Tanto Ma Loute de Bruno Dumont como Rester Vertical de Alain Guiraudie son claros exponentes de un "cine del cuerpo", y apuestan por el non-sense, el delirio, aunque con resultados opuestos. En la vertiente cómica y disparatada de P'tit Quinquin, la última entrega de Dumont se ambienta en una zona costera de Francia, durante el verano de 1910, y presenta una serie de personajes estrambóticos, que son mutaciones del slapstick, del teatro del absurdo, de los dibujos animados y la historieta: un par de inspectores que recuerdan al Gordo y el Flaco, con un vestuario como salido del cómic de Tintín pero en un tránsito en el cual parecieran esperar a Godot; unas mujeres de atuendos burgueses que pueden llorar con histeria surreal, tropezarse una y otra vez como en una escena de Buster Keaton (aunque la repetición de aquellas acciones se multiplica de manera obsesiva al estilo de Muriel de Alain Resnais) o levitar; una familia de instinto caníbal que guarda húmedos pedazos de carne fresca en un gran recipiente; o un hombre de movimientos amanerados pero tan deforme como Quasimodo.
Independientemente de las posibles interpretaciones relativas a las diferencias sociales retratadas, lo que más asombra en Ma Loute es cómo Dumont logra ser coherente e hilarante con sus viñetas lunáticas y extravagantes, y de qué manera encarna en su película esa frase atribuida a Gustave Flaubert que dice: "El buen dios está en los detalles". Como deidad, el realizador francés crea en su película un nuevo mundo con reglas únicas y muy claras, en el cual sus creaturas están dibujadas hasta en sus rasgos más mínimos, desde la gordura del inspector reminiscente del Totoro de Hayao Miyazaki, con el exagerado ruido de su cuerpo, hasta los tics corporales del hombre jorobado o los alaridos animales del personaje que da nombre a la película.
Rester vertical guarda profundas semejanzas con el anterior trabajo de Guiraudie, la sobrevalorada El desconocido del lago (2014).
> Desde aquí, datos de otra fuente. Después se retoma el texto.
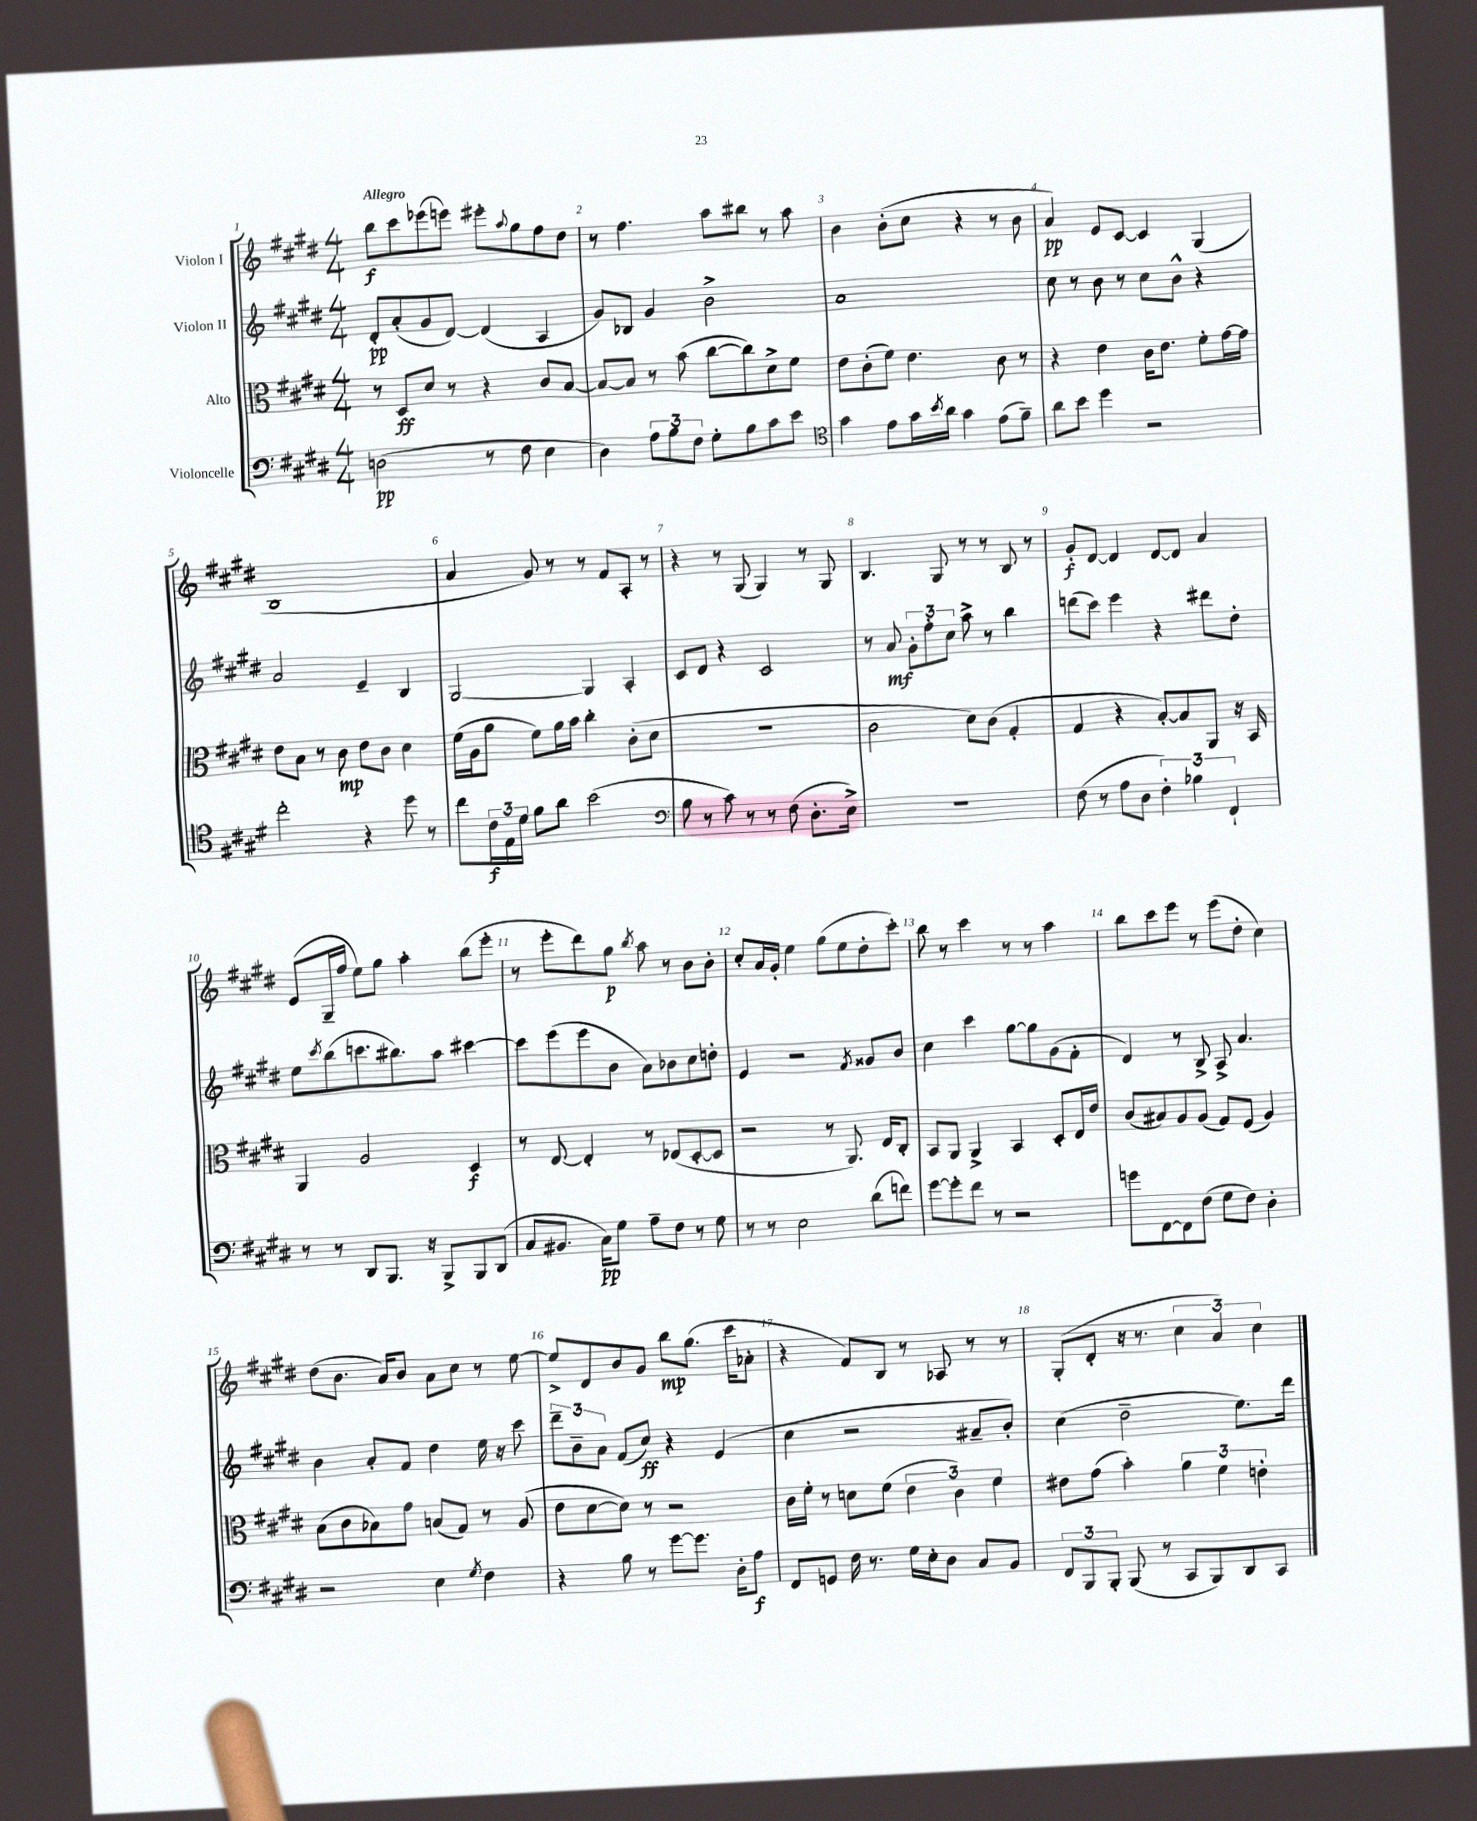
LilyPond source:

<<
\new StaffGroup <<
\new Staff = "s0" \with { instrumentName = "Violon I" } {
    \clef treble \key e \major \numericTimeSignature \time 4/4 \tempo "Allegro"
    b''8\f cis'''8 ees'''8( e'''8) eis'''8-. \appoggiatura { a''8 } gis''8 fis''8 dis''8 |
    r8 fis''4. a''8 bis''8 r8 a''8 |
    b'4 b'8-.( cis''8 r4 r8 b'8 |
    a'4\pp) e'8 cis'8~ cis'4 gis4( |
    b1 |
    a'4 gis'8) r8 r8 fis'8 a8-. r8 |
    r4 r8 gis8( gis4) r8 gis8 |
    b4. gis8 r8 r8 b8 r8 |
    gis'8-.\f dis'8~ dis'4 dis'8~ dis'8 a'4 |
    e'8( gis16-- fis''16 e''8) gis''8 a''4-. b''8( e'''8-. |
    r8 e'''8-. dis'''8) gis''8\p \acciaccatura { b''8 } a''8 r8 b'8 b'8-. |
    cis''8-. a'16 gis'16-. e''4 gis''8( e''8 dis''8-. cis'''8-.) |
    b''8 r8 cis'''4 r8 r8 a''4 |
    b''8 cis'''8 e'''8 r8 e'''8( dis''8-. cis''4) |
    dis''8( b'8. a'16) b'8 a'8 cis''8 r8 e''8~ |
    e''8-> dis'8 b'8 gis'8 b''8\mp gis''8.( cis'''16 aes'8-. |
    r4 fis'8) b8 r8 aes8 r8 r8 |
    gis8-.( dis'8-. r16 r8. \tuplet 3/2 { cis''4 a'4) cis''4 } \bar "|." |
}
\new Staff = "s1" \with { instrumentName = "Violon II" } {
    \clef treble \key e \major \numericTimeSignature \time 4/4
    dis'8-.\pp a'8-.( gis'8 dis'8~) dis'4( a4 |
    gis'8) bes8 gis'4 b'2-> |
    a'1 |
    cis''8 r8 b'8 r8 cis''8 b'8-^ r4 |
    a'2 e'4-- b4 |
    gis2~ gis4 a4-. |
    cis'8 dis'8 r4 cis'2 |
    r8 a'8\mf \tuplet 3/2 { gis'8-. fis''8-. cis''8 } a''8-> r8 b''4 |
    d'''8( cis'''8) e'''4 r4 dis'''8 dis''8-. |
    e''8 \acciaccatura { cis'''8 } b''8( c'''8. bis''8.) a''8 cis'''4~ |
    cis'''8 e'''8( e'''8 b'8 a'8) bes'8 cis''8 d''8-. |
    e'4 r2 \acciaccatura { fis'8 } gisis'8 b'8 |
    cis''4 cis'''4 gis''8~ gis''8 gis'8( fis'8-. |
    dis'4) r8 b8-> a8-> a'4. |
    b'4 a'8-. fis'8 dis''4 e''16 r16 cis'''8 |
    \tuplet 3/2 { dis'''8-- b'8-- a'8 } fis'8( cis''8\ff) r4 e'4( |
    cis''4 r2 ais'8-- b'8-.) |
    cis''4( dis''2-- e''8.) dis'''16 \bar "|." |
}
\new Staff = "s2" \with { instrumentName = "Alto" } {
    \clef alto \key e \major \numericTimeSignature \time 4/4
    r8 dis8\ff dis'8 r8 r4 cis'8 b8~ |
    b8~ b8 r8 b'8( cis''8~ cis''8) dis'8-> fis'8 |
    e'8 cis'8-.( fis'8) e'4. cis'8 r8 |
    r4 e'4 cis'16 e'8. fis'8-. gis'16~ gis'16 |
    e'8 b8 r8 cis'8\mp e'8 cis'8 dis'4 |
    fis'16( a16 a'8 fis'8) a'16 b'16 cis''4-. cis'8-.( dis'8 |
    R1 |
    cis'2 dis'8) cis'8( gis4-. |
    gis4 r4 b8~-.) b8 a,8 r16 b,16 |
    a,4 a2 dis4\f |
    r8 e8~ e4-. r8 ees8( dis8~-. dis8 |
    r2 r8 a,8.) e16 cis8-. |
    b,8 a,8 a,4-> b,4 dis8-. e16 e'16 |
    cis'8( bis8) a8 a8( gis8) fis8( a4) |
    b8( cis'8 bes8) gis'8 b8( gis8) r8 a8( |
    e'8 dis'8~ dis'8) r8 r2 |
    cis'16 fis'16-. r8 d'8 fis'8( \tuplet 3/2 { e'4 cis'4) fis'4 } |
    eis'8 gis'8( b'4-.) \tuplet 3/2 { a'4 fis'4 e'4-. } \bar "|." |
}
\new Staff = "s3" \with { instrumentName = "Violoncelle" } {
    \clef bass \key e \major \numericTimeSignature \time 4/4
    d2\pp( r8 fis8 e4 |
    dis4) \tuplet 3/2 { a8 b8 fis8 } gis8-. b8 cis'8 e'8 |
    \clef tenor gis'4 e'8 gis'16 \acciaccatura { b'8 } a'16 gis'4 e'8( fis'8--) |
    a'8 b'8 dis''4 r2 |
    cis''2-. r4 dis''8 r8 |
    cis''8 \tuplet 3/2 { cis'16\f e16 dis'16 } fis'8 a'8 b'2( |
    \clef bass b8 r8 cis'8) r8 r8 fis8( dis8.-. e16->) |
    R1 |
    fis8( r8 a8 dis8 \tuplet 3/2 { fis4-.) bes4 fis,4-! } |
    r8 r8 dis,8 b,,8. r16 b,,8-> b,,8 dis,8( |
    cis8 bis,8. cis16\pp) gis8 a8-- fis8 r8 gis8 |
    r8 r8 e2 dis'8( f'8) |
    gis'8~ gis'8-. fis'8 r8 r2 |
    g'8 fis,8~ fis,8 fis8( gis8 fis8) dis4-. |
    r2 e4 \acciaccatura { gis8 } fis4 |
    r4 b8 r8 gis'8~ gis'8. dis16-. a8\f |
    fis,8 g,8 fis16 r8. gis16 e16-. dis8 cis8 b,8 |
    \tuplet 3/2 { fis,8 b,,8 b,,8-. } b,,8( r8 cis,8 b,,8) dis,8 cis,8 \bar "|." |
}
>>
>>
\layout { \context { \Score \override BarNumber.break-visibility = ##(#f #t #t) barNumberVisibility = #all-bar-numbers-visible } }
Nuevamente estamos ante un protagonista que es un personaje, para decirlo en términos de Gérard Imbert, a la deriva, en constante tránsito, siempre en un no lugar. En su viaje que parece nunca acabar, trata de asentarse no sólo en términos espaciales sino sexuales: busca seducir a un jovencito ofreciéndole un papel en una película, después mantiene un romance con una mujer de campo (producto del cual tienen un hijo) y posteriormente se revela que el padre de dicha chica pues no es tan viril como parece. Por momentos, Rester vertical emplea encuadres abiertos, de escenarios naturales, con un protagonista de aire desdramatizado que parece encontrar en esas tierras campestres un camino mental, que lo llevaría al encuentro de sí mismo. Poco a poco, van apareciendo con más fuerza escenas que se sienten cada vez más postizas: algunas imágenes casi explícitas de sexo y giros arbitrarios y absurdos de guion. Llega un momento en el cual la película se vuelve demasiado camp, los personajes aparecen y desaparecen en la historia como si fueran parte del guion de un principiante, y no sabemos con claridad si el humor es buscado o involuntario.
En cuanto al trabajo del absurdo, Rester vertical palidece ante Ma Loute. Pero, de cualquier modo, hay que reconocerle a la última película de Guiraudie que todas las escenas previas y posteriores a la del titular de periódico que indica que un hombre fue sodomizado después que se le aplicara la eutanasia podrían aparecer sin ningún problema en una antología de las escenas más desopilantes del cine de la nueva década.